2018.6.21
治療費のお話し
その他
今年も気づけば6月の梅雨の時期を迎え、雨の日と気温の低い日が続いていますが、体調など崩されてはいないでしょうか?まだまだ夏を迎えるまではお仕事モードの方がほとんどかとは思いますが、出張などで国内外へお出掛けの際には、十二分の備えと、時には『出かけない』という勇気もお持ち頂きたい!そんなお話です。体調が悪いのを押してでかけたがため、旅先で病院に駆け込むことになったり、救急車などで搬送されたりすることになった‥さらには現地での入院・手術を余儀なくされるケースもでてきます。住み慣れた土地で、しっかりとした保障や周囲のサポートを受けて治療ができたとしても、肉体は勿論、精神的にも多大なダメージを受けます。そして‥経済的にも負担を感じる人がほとんどだと思います。私は医療機関で働かせていただいてはいますが、医療に関するアドバイスなどは全くできません。が、『治療費』に、かんしては患者として支払いをする立場と、医療機関で患者さんから、お支払いただく両者の立場からみえることもあるので、少しお話してみたいと思います。日本国内では、保険が適応されれば、窓口での個人負担は3割です。
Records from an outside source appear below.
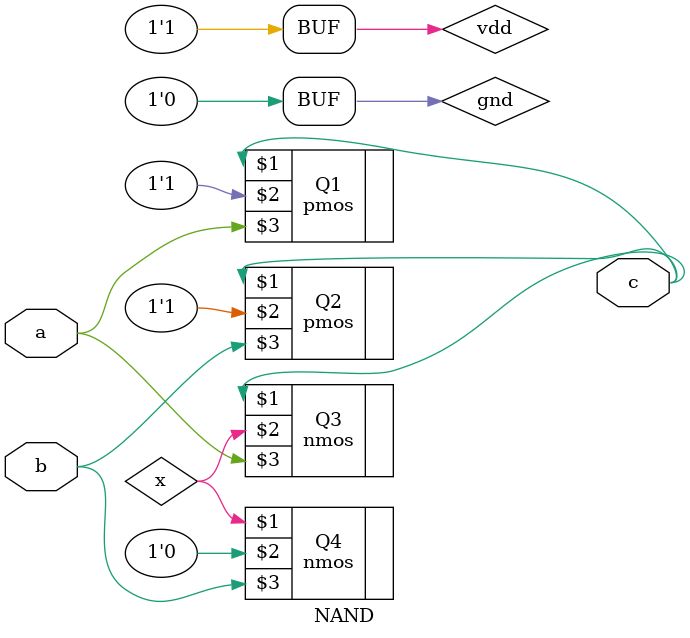
<source format=v>
module NAND (
    output c,
    input a, b
);
    wire x;

    // power 
    supply1 vdd;
    supply0 gnd;

    // pull up network
    pmos Q1(c, vdd, a);
    pmos Q2(c, vdd, b);

    // pull down network
    nmos Q3(c, x, a);
    nmos Q4(x, gnd, b);

endmodule
</source>
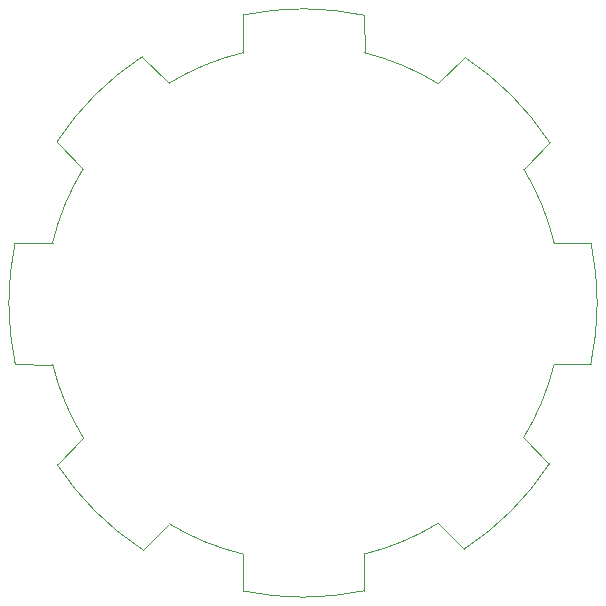
<source format=gbr>
%TF.GenerationSoftware,KiCad,Pcbnew,8.0.0*%
%TF.CreationDate,2025-03-28T23:26:52+01:00*%
%TF.ProjectId,pcb_art_hef,7063625f-6172-4745-9f68-65662e6b6963,rev?*%
%TF.SameCoordinates,Original*%
%TF.FileFunction,Profile,NP*%
%FSLAX46Y46*%
G04 Gerber Fmt 4.6, Leading zero omitted, Abs format (unit mm)*
G04 Created by KiCad (PCBNEW 8.0.0) date 2025-03-28 23:26:52*
%MOMM*%
%LPD*%
G01*
G04 APERTURE LIST*
%TA.AperFunction,Profile*%
%ADD10C,0.100000*%
%TD*%
G04 APERTURE END LIST*
D10*
X146859404Y-125960792D02*
X144678361Y-128219207D01*
X112397148Y-160423047D02*
G75*
G02*
X105177927Y-153240466I13586822J20875447D01*
G01*
X144678361Y-128219207D02*
G75*
G02*
X147244380Y-134467459I-18694361J-11328393D01*
G01*
X101615282Y-144700567D02*
G75*
G02*
X101599969Y-134467608I24368698J5152957D01*
G01*
X150373018Y-134491959D02*
X147244378Y-134467460D01*
X131190961Y-118364007D02*
G75*
G02*
X137408208Y-120964165I-5206991J-21183583D01*
G01*
X131142066Y-163915203D02*
G75*
G02*
X120903961Y-163931606I-5158106J24367593D01*
G01*
X105127714Y-125931348D02*
X107357282Y-128204112D01*
X104774961Y-134467607D02*
G75*
G02*
X107357283Y-128204113I21208969J-5079993D01*
G01*
X120903961Y-163931607D02*
X120903961Y-160807407D01*
X131142066Y-163915204D02*
X131165561Y-160807407D01*
X120923259Y-115159599D02*
X120907477Y-118353285D01*
X139688497Y-118749257D02*
X137408208Y-120964165D01*
X139688497Y-118749258D02*
G75*
G02*
X146859404Y-125960792I-13704527J-20798342D01*
G01*
X101615282Y-144700567D02*
X104789695Y-144757229D01*
X131166377Y-115185173D02*
X131190961Y-118364007D01*
X101599968Y-134467608D02*
X104774961Y-134467607D01*
X146840211Y-153163868D02*
G75*
G02*
X139600223Y-160403858I-20856241J13616248D01*
G01*
X105177926Y-153240467D02*
X107391161Y-150977607D01*
X112367702Y-118691360D02*
X114655561Y-120929408D01*
X147243760Y-144729207D02*
G75*
G02*
X144664375Y-150943675I-21259860J5181607D01*
G01*
X150351556Y-144705711D02*
X147243761Y-144729207D01*
X105127715Y-125931348D02*
G75*
G02*
X112367703Y-118691362I20856225J-13616242D01*
G01*
X146840212Y-153163868D02*
X144664372Y-150943673D01*
X107391162Y-150977607D02*
G75*
G02*
X104789696Y-144757229I18592778J11429987D01*
G01*
X120923259Y-115159601D02*
G75*
G02*
X131166377Y-115185175I5060701J-24388009D01*
G01*
X120903961Y-160807405D02*
G75*
G02*
X114655890Y-158241462I5079999J21259795D01*
G01*
X112397148Y-160423047D02*
X114655890Y-158241463D01*
X114655561Y-120929409D02*
G75*
G02*
X120907477Y-118353286I11328379J-18618151D01*
G01*
X139600222Y-160403857D02*
X137398507Y-158216731D01*
X150373018Y-134491959D02*
G75*
G02*
X150351556Y-144705711I-24389058J-5055651D01*
G01*
X137398507Y-158216730D02*
G75*
G02*
X131165560Y-160807404I-11414537J18669120D01*
G01*
M02*

</source>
この『3割負担』を『治療費』と捉えている方がかなり多いのではないでしょうか?あとの7割は、医療機関から支払基金等を通じて保険者に請求し、そこから支払いが行われます。医療機関が受けとる診療報酬はこの7割と、窓口で患者さんにお支払いただいた3割を足した10割で、これがいわゆる『治療費』となります。もし、保険の適応がない場合は、治療費のすべてを支払うことになりますが、実際にはどの程度になるのでしょうか?ひとつ、例をあげてみます。最近、家族の一人が『網膜剥離』を発症し、都内の病院で1週間の入院と右目の手術を受けました。退院時の支払いは、食事代の負担額を差し引いて24万円ほど。これは当然窓口での『3割負担額』にあたります。もしこれを、健康保険の効かない10割り負担で支払わなければならないとすると‥負担額は80万円ほどになります。日本国内で、もし保険証を持参せずに初診で受診する場合には、窓口で一旦10割負担で治療費を支払い、保険証を持参した際に、7割分を返金してもらうというのが、多くの医療機関で採用しているルールです。ですからもし、日本国内でも遠出をされる際、いえ、常日頃から『健康保険証』を持参することを習慣にしていただきたいと思います!!さらに!海外で同じような治療を受けた場合は当然、日本の健康保険の適応を受けられません。当然、100%自己負担となります。(日本に帰国後、支払った治療費の一部を加入している健康保険が負担してくれる『還付請求』という制度がありますが、こちらはまた別の機会にお話できればと思います。)さらに、自国での健康保険適応外の患者に対し、10割以上の割増料金を設定している場合もあります。日本国内の病院でも同様で、日本の健康保険を持たない外国人診療などに対し、20割~30割の治療費を設定している病院が一般的かと思います。病院側からみてみると、言葉や文化の違いなどにより、通常よりも長い治療時間や複雑な事務手続き、多言語化のための体制つくりにかなりのコストがかかるため、また治療費の未払のリスク等を考えると、この割増請求は妥当かとは思います。が、支払う側からみれば非常に大きな負担です。先程の網膜剥離の案件を例にすると、保険適応で24万円だった負担が、10割で80万円、30割なら240万円となります。日本国内の相場によっての目安をおはなししましたが、私達が海外で治療を受ける場合には、治療費の『0』がひとつ増えるのは当たり前、という意識をもって、おでかけいただきたいとおもいます。日本の治療費自体が海外に比べて安いほうなので、実際はもっと負担額が増える事を想定して、おでかけ前に旅行保険の購入と購入した保険の補償額を確認していただきたいとおもいます。ここまでは、国内外での治療費について、どのような違いがあるのかをお話ししてみました。次回は、海外に渡航する際の『備え』と我が家のこの春の選択『出かけない』勇気についてお話したいと思っています。